Reproduce, character for character, the lines of the material below, starting at the line that contains "ID 9: Presupuesto" and stopping after the line that contains "ID 10: Presupuesto".
═══ PROVIDED RECORDS ═══
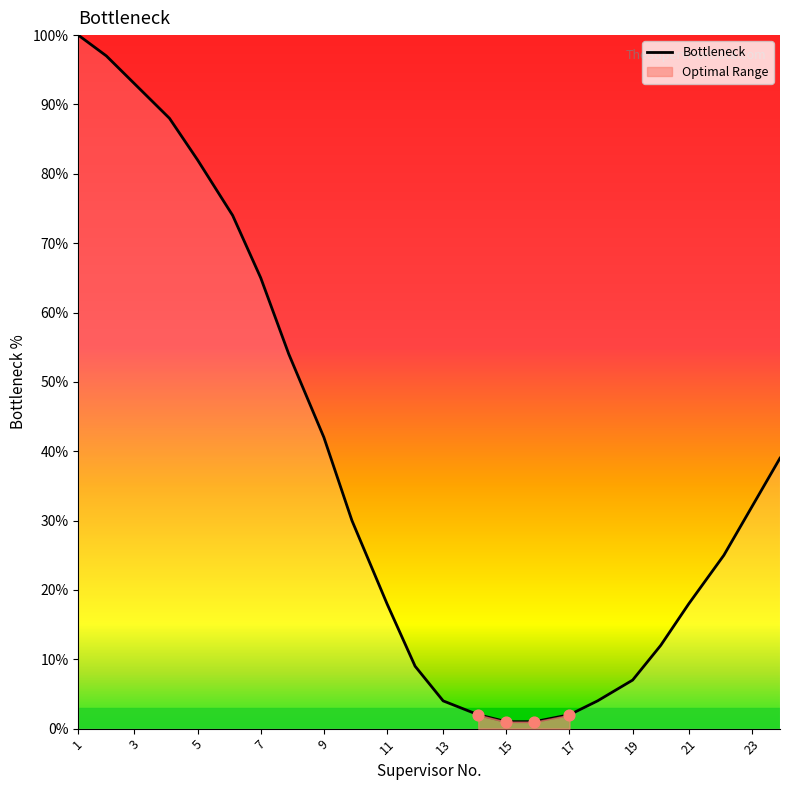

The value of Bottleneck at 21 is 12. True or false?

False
═══
═══ PROVIDED RECORDS ═══
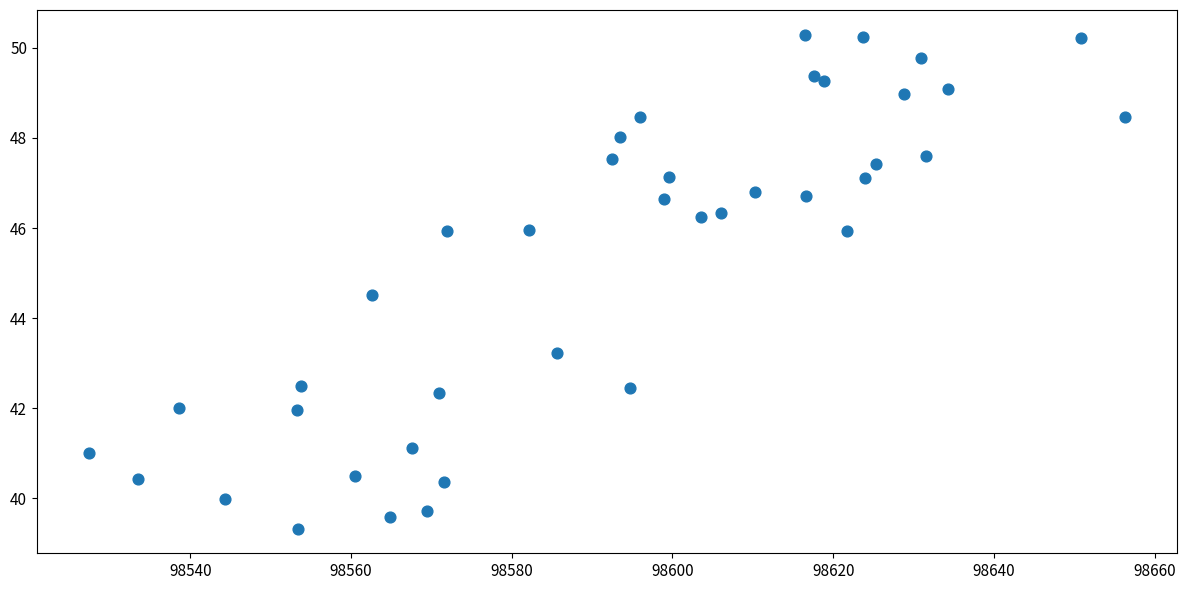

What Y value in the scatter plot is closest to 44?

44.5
═══
═══ PROVIDED RECORDS ═══
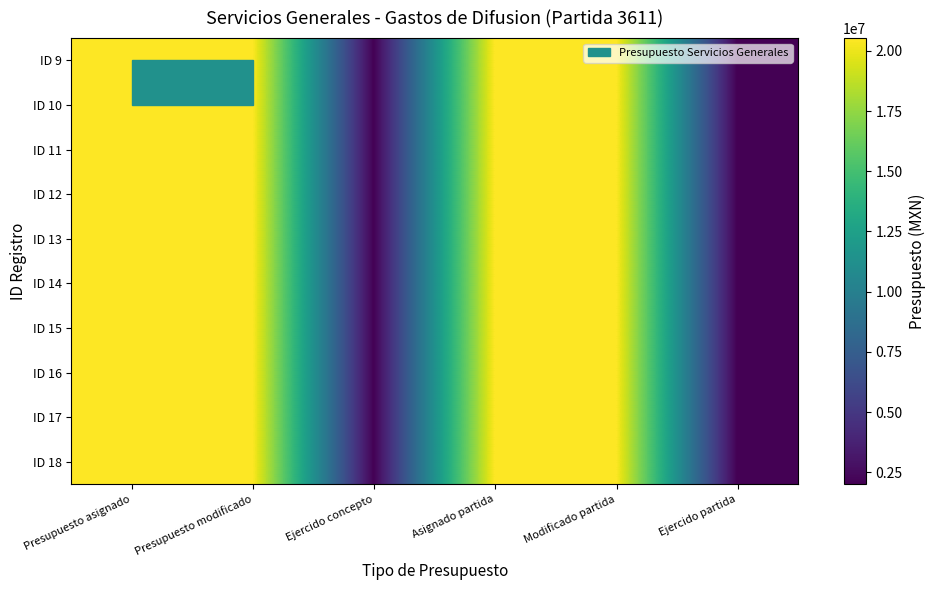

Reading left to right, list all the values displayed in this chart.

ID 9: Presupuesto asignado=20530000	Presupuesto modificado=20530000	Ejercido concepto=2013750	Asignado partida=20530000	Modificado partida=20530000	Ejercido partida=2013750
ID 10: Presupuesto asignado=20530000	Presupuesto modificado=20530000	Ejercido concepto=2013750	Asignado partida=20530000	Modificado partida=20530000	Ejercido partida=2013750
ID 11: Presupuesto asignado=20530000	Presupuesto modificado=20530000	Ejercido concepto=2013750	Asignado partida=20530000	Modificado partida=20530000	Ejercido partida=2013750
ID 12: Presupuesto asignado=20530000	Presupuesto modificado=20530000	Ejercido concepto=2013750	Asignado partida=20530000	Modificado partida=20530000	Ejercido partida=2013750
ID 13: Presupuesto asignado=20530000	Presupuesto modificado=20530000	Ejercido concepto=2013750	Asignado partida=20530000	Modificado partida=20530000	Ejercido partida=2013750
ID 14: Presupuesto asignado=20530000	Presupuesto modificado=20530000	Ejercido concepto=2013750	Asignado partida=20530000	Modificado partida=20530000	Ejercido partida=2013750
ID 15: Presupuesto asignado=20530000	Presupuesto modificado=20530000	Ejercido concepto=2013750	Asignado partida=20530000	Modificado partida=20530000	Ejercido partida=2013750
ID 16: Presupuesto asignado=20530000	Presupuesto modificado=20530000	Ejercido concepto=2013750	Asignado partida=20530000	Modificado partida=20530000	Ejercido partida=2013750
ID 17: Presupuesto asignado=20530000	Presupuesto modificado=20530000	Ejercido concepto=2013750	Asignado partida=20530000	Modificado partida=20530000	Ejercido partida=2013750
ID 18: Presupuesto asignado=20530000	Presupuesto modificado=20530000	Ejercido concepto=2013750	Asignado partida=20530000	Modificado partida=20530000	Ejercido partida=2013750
═══
_TASK SOLUTION:_
ID 9: Presupuesto asignado=20530000	Presupuesto modificado=20530000	Ejercido concepto=2013750	Asignado partida=20530000	Modificado partida=20530000	Ejercido partida=2013750
ID 10: Presupuesto asignado=20530000	Presupuesto modificado=20530000	Ejercido concepto=2013750	Asignado partida=20530000	Modificado partida=20530000	Ejercido partida=2013750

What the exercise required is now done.